**Data to examine**.
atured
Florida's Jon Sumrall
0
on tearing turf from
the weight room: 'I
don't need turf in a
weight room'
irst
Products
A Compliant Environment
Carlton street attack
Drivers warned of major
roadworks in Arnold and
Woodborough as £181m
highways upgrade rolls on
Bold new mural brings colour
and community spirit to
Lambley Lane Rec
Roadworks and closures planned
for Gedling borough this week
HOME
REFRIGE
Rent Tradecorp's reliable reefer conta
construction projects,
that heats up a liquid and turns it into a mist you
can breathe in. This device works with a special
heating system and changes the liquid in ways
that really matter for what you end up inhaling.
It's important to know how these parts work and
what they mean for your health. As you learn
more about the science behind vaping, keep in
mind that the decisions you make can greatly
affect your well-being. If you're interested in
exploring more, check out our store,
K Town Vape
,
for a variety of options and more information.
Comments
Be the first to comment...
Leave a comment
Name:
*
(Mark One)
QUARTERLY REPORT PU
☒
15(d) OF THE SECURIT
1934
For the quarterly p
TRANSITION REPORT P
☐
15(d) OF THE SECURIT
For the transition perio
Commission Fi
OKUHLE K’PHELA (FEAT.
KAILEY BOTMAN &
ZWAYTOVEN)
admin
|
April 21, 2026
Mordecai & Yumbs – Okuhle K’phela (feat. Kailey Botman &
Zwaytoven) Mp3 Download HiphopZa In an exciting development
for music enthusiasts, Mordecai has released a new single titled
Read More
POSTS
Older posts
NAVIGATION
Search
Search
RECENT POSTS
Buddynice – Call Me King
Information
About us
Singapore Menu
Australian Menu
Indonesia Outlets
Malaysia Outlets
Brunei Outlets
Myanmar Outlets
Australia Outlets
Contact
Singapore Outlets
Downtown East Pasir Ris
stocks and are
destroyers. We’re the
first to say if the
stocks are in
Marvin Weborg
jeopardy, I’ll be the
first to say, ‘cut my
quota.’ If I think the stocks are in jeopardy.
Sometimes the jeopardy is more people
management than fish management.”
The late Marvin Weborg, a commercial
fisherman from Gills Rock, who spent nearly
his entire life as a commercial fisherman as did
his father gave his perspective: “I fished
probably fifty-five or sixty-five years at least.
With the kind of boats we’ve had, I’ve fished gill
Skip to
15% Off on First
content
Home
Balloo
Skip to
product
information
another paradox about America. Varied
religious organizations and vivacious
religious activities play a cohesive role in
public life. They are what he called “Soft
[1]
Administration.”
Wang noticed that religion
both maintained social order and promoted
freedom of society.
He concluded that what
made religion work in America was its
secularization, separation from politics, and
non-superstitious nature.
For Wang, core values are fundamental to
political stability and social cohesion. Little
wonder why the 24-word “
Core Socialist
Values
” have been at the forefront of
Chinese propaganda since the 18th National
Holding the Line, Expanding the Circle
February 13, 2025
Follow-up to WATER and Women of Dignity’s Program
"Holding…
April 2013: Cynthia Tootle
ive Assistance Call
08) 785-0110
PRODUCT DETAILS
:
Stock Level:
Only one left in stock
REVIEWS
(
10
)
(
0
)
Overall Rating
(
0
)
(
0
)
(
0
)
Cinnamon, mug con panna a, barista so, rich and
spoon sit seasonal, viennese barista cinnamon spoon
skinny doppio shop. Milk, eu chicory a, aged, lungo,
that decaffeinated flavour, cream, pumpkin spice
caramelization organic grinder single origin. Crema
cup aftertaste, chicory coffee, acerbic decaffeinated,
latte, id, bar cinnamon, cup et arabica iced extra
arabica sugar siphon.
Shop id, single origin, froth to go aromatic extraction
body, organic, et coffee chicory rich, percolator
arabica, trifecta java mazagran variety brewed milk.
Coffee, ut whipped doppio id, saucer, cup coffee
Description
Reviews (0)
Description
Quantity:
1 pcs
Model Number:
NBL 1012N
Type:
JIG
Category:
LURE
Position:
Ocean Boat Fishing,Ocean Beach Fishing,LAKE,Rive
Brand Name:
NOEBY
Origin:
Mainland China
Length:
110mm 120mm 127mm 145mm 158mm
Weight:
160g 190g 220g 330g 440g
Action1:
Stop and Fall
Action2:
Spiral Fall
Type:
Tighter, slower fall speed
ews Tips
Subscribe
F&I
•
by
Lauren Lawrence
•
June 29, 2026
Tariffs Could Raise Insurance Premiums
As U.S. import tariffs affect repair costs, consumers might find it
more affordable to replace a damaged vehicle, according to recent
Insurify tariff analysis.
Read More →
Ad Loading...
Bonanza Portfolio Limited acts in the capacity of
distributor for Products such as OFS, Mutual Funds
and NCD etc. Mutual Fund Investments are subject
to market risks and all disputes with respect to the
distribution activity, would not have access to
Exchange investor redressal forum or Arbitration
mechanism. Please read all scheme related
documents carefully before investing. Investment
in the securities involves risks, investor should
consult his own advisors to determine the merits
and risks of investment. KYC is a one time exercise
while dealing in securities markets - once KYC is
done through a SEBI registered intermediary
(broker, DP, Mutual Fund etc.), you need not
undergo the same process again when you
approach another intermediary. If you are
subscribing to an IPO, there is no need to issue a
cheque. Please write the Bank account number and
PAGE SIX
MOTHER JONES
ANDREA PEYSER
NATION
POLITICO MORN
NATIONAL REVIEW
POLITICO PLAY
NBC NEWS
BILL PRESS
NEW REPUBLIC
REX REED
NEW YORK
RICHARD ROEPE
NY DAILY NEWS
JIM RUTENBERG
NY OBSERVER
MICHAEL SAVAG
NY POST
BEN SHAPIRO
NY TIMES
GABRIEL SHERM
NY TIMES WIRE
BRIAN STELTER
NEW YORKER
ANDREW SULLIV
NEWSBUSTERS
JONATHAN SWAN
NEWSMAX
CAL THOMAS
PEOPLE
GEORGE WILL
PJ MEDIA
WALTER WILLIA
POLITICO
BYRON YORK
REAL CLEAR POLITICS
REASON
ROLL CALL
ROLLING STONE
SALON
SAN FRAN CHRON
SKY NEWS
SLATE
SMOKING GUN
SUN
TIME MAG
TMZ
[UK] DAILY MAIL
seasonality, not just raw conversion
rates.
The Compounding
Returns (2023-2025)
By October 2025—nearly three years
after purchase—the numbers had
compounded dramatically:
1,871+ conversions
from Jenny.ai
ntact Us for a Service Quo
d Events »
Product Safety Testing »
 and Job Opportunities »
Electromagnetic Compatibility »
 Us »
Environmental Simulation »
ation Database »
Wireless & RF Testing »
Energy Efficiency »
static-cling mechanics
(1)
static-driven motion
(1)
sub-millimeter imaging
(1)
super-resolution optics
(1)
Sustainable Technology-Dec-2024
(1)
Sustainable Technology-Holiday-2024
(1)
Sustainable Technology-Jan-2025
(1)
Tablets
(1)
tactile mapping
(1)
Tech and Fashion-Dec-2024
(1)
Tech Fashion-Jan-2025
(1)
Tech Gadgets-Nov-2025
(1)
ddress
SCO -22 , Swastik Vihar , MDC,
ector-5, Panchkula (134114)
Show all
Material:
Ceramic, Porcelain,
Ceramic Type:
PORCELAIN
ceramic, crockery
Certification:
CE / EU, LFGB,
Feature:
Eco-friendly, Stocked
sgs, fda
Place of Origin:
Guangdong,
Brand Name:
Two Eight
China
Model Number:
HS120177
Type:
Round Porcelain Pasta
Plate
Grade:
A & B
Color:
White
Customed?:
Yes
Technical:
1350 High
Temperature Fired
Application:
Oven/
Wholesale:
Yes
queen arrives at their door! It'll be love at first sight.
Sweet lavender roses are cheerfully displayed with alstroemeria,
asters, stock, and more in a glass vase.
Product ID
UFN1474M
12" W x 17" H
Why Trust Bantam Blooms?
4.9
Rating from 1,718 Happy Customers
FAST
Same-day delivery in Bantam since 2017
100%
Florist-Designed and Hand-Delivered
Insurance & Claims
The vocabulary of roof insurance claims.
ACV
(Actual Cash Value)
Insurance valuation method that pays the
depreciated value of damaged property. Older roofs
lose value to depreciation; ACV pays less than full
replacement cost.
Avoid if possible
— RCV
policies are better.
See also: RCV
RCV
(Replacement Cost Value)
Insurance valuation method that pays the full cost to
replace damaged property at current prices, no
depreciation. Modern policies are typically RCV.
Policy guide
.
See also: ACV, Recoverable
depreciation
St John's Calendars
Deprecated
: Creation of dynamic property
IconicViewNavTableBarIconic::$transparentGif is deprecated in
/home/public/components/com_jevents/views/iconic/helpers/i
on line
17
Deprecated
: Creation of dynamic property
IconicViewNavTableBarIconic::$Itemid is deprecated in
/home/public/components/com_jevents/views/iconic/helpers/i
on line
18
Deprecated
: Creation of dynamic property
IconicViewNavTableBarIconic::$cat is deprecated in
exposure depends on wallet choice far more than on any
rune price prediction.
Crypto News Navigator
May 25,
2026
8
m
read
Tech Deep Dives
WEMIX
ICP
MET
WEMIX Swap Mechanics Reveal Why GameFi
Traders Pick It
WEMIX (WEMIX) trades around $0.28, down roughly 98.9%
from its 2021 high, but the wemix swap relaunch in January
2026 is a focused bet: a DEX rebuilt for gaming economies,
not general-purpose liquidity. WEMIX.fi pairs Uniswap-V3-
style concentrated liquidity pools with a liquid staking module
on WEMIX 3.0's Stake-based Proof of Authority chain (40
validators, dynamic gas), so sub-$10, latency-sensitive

**What you need to do**.
Give back the stretch from the start of the items through the line containing "affect your well-being.", with "mural" swapped for "painting" and everything else left as it is.

**Exercise answer**.
atured
Florida's Jon Sumrall
0
on tearing turf from
the weight room: 'I
don't need turf in a
weight room'
irst
Products
A Compliant Environment
Carlton street attack
Drivers warned of major
roadworks in Arnold and
Woodborough as £181m
highways upgrade rolls on
Bold new painting brings colour
and community spirit to
Lambley Lane Rec
Roadworks and closures planned
for Gedling borough this week
HOME
REFRIGE
Rent Tradecorp's reliable reefer conta
construction projects,
that heats up a liquid and turns it into a mist you
can breathe in. This device works with a special
heating system and changes the liquid in ways
that really matter for what you end up inhaling.
It's important to know how these parts work and
what they mean for your health. As you learn
more about the science behind vaping, keep in
mind that the decisions you make can greatly
affect your well-being. If you're interested in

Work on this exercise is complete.